- [Document segment]
# Egytian mantis nymph! (first time,might not work



## john_jb1 (Sep 2, 2007)

Well her name is manty and today I took her to band practise!












 

Dunno if i did i right.

-joh_jb1-


----------



## john_jb1 (Sep 2, 2007)

nope didnt :evil:


----------



## john_jb1 (Sep 2, 2007)

Got it!!





















sorry about that, just figgured it out, hope you enjoy them  

-john_jb1-


----------



## Sparky (Sep 2, 2007)

can she give me guitar lessons?


----------



## john_jb1 (Sep 2, 2007)

hahaha. maybe :wink: and its a she! haha, most women will get offended if you call em "he".

-john_jb1-


----------



## Sparky (Sep 2, 2007)

I did say she


----------



## john_jb1 (Sep 2, 2007)

hahaha, soo you did! sorry lol wasn't concentrating too tired :? went bed at 4 and had to get up at 10 last night, haha.

-john_jb1-


----------



## Sparky (Sep 2, 2007)

what kind of guitar is that? I have a Checkmate Acoustic, yup really old, bet you never heard of it :lol: I want a new one but its expensive


----------



## john_jb1 (Sep 2, 2007)

Thats a really rubbish one, it was only £100, but i use a good pedal, i use a VOX Tonelab SE, and I'm gonna get a new guitar, thinking on the lines of a Brian May red special.  

-john_jb1-

and no i haven't heard of that guitar!


----------



## Sparky (Sep 2, 2007)

how much would 100 euros be in dollars


----------



## john_jb1 (Sep 2, 2007)

Well £100 is about $201.75, so 100 Euros would be about $136.32 I guess

-john_jb1-


----------



## OGIGA (Sep 2, 2007)

Today, EUR100.00 is about USD136.28.

http://finance.yahoo.com/currency/convert?...=EUR&amp;to=USD


----------

- [Task to complete]
Output the passage of the mantis forum thread starting with "I did say she" and going on through "last night, haha.". The records play no part in this work.

- [Data under study]
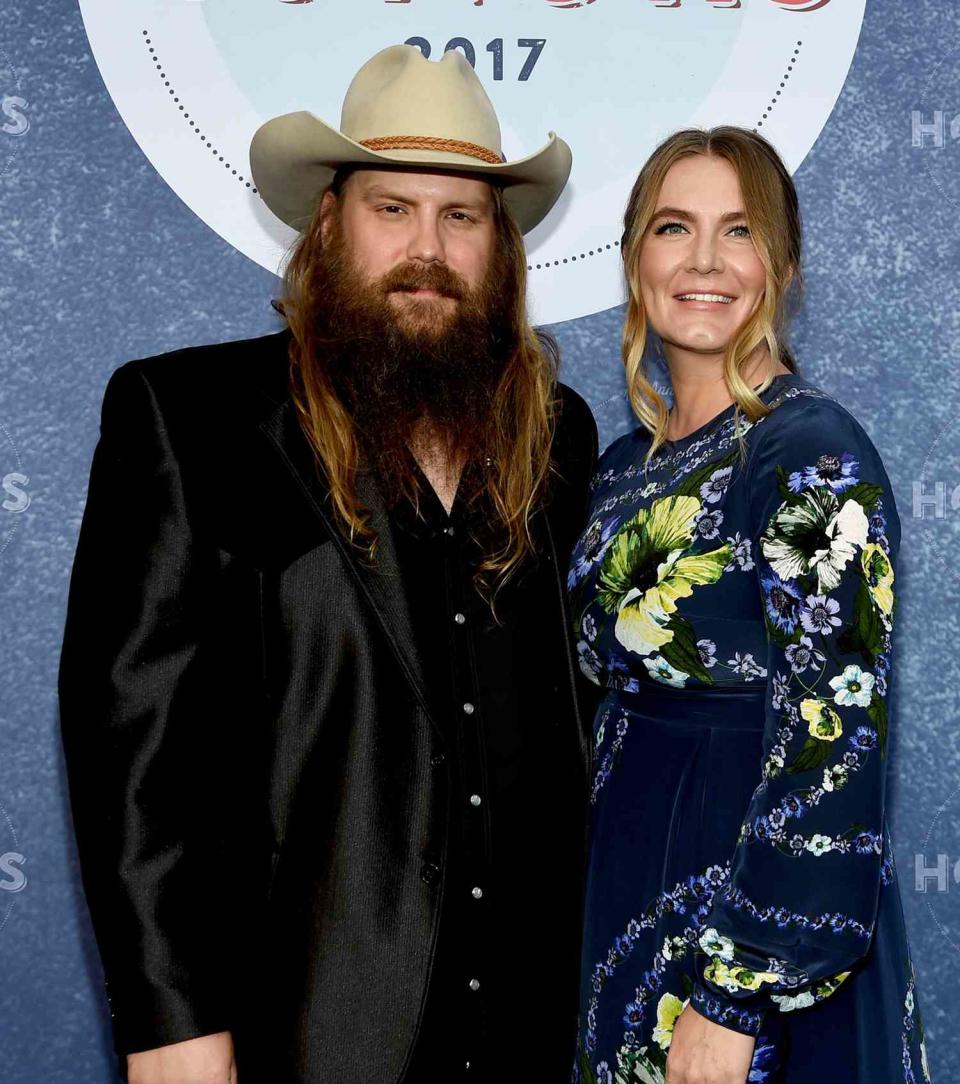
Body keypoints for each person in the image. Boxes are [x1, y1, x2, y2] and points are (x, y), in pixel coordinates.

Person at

--

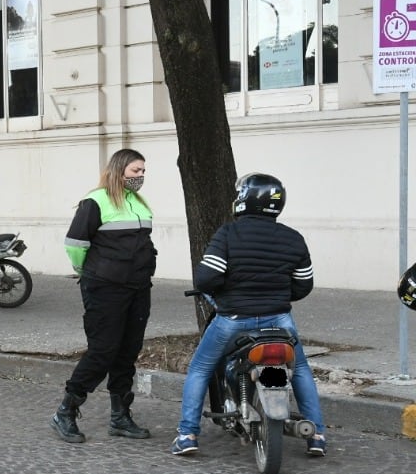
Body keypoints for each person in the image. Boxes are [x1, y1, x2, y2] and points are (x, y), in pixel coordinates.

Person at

* * *

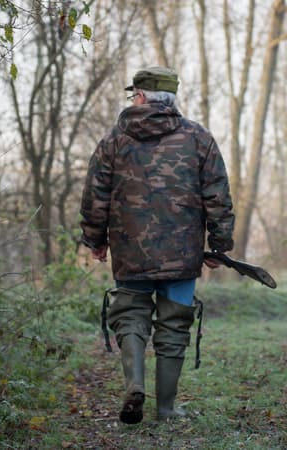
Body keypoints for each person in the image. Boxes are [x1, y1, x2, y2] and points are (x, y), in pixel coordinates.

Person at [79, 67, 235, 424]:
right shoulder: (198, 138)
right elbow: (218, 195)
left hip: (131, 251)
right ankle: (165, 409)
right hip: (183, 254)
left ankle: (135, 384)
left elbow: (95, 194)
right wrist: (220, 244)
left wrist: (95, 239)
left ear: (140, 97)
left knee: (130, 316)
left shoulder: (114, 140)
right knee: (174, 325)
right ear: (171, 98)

- [Exercise result]
I did say she


----------



## john_jb1 (Sep 2, 2007)

hahaha, soo you did! sorry lol wasn't concentrating too tired :? went bed at 4 and had to get up at 10 last night, haha.